Communication between the processing system (PS) and the programmable logic (PL) is achieved through AXI Direct Memory Access (DMA). The PS will be in charge of fragmenting the audio file into different chunks. The chunks have a size of 1024 samples since the FFT IP works with that number of samples. Audio files with a sampling rate of 44.1 kHz have been chosen so that the size of each chunk corresponds to the selected duration of 23 ms. In addition, if the audio is in the stereo format it will be converted to mono to facilitate the hardware calculations. Once all the audio chunks are obtained, they will be sent by AXI DMA to the PL one by one, waiting to receive the output back by DMA before sending the next set of data. Finally, the data are interpreted by the PS.

Figure 4 represents the hardware design in Vivado, composed of three main blocks. The Zynq Processing System represents the microprocessor. The AXI DMA IP provides direct access between memory and target peripherals with AXI-Stream inputs. In our design, this block has two functions, converting the input data coming from the microprocessor from AXI to AXI-Stream format to connect it to the input of the FFT block and the reverse process of converting AXI-Stream data from the output of the block to AXI format to be sent back to the microprocessor. The data sending in both cases is done through a High Performance (HP) port. Finally, the Fast Fourier Transform block performs the calculation of the different FFTs.

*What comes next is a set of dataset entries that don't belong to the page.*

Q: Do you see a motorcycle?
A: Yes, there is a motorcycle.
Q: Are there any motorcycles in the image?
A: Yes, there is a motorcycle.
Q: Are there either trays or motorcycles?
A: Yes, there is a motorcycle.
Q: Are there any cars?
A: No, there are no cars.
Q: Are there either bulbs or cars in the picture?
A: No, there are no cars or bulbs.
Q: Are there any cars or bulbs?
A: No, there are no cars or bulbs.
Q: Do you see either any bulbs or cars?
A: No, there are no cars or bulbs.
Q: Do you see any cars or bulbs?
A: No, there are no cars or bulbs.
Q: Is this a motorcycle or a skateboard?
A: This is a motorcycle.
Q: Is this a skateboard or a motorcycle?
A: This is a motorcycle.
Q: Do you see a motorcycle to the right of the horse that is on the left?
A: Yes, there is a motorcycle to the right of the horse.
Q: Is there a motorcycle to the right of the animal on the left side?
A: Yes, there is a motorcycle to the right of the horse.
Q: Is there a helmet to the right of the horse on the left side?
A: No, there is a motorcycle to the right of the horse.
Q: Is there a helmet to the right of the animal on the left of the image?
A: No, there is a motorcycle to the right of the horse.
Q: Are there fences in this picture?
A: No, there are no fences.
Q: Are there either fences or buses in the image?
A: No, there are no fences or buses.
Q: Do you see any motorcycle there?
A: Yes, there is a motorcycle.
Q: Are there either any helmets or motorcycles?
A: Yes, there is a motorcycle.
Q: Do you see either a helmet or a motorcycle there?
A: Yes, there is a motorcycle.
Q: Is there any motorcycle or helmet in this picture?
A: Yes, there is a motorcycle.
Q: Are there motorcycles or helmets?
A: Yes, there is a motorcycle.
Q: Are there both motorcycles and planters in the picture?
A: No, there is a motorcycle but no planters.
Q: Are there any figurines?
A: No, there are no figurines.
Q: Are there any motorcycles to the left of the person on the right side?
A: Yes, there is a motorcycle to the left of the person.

In order to assess the portability of our implementation, we carried out tests by using synthetic audio files of different lengths so that we can check our design operates at reasonable processing times. To this end, we generate audio files varying from 50 ms to 10 s and test the rate the data were transferred to the board. The results indicated that the processing time is proportional to the data.

6 Conclusion

In this work, we have tested the capabilities of FPGAs in the acceleration of artificial intelligence applications, specifically focused on convolutional neural networks for urban sound classification. By using the Xilinx tools, it has been possible to create a hardware neural network model capable of performing the inference process more efficiently in comparison with microprocessor-based systems. In addition, it has been proven that the quantization process of the model does not produce a significant degradation in the percentage of accuracy of the network, even being able to increase it slightly. For development boards that do not have enough resources to implement and deploy these hardware models, it has been proposed to accelerate the extraction of spectrograms using FPGAs. In this way, two different approaches have demonstrated to take advantage of the potential that these devices have when working in the field of artificial intelligence.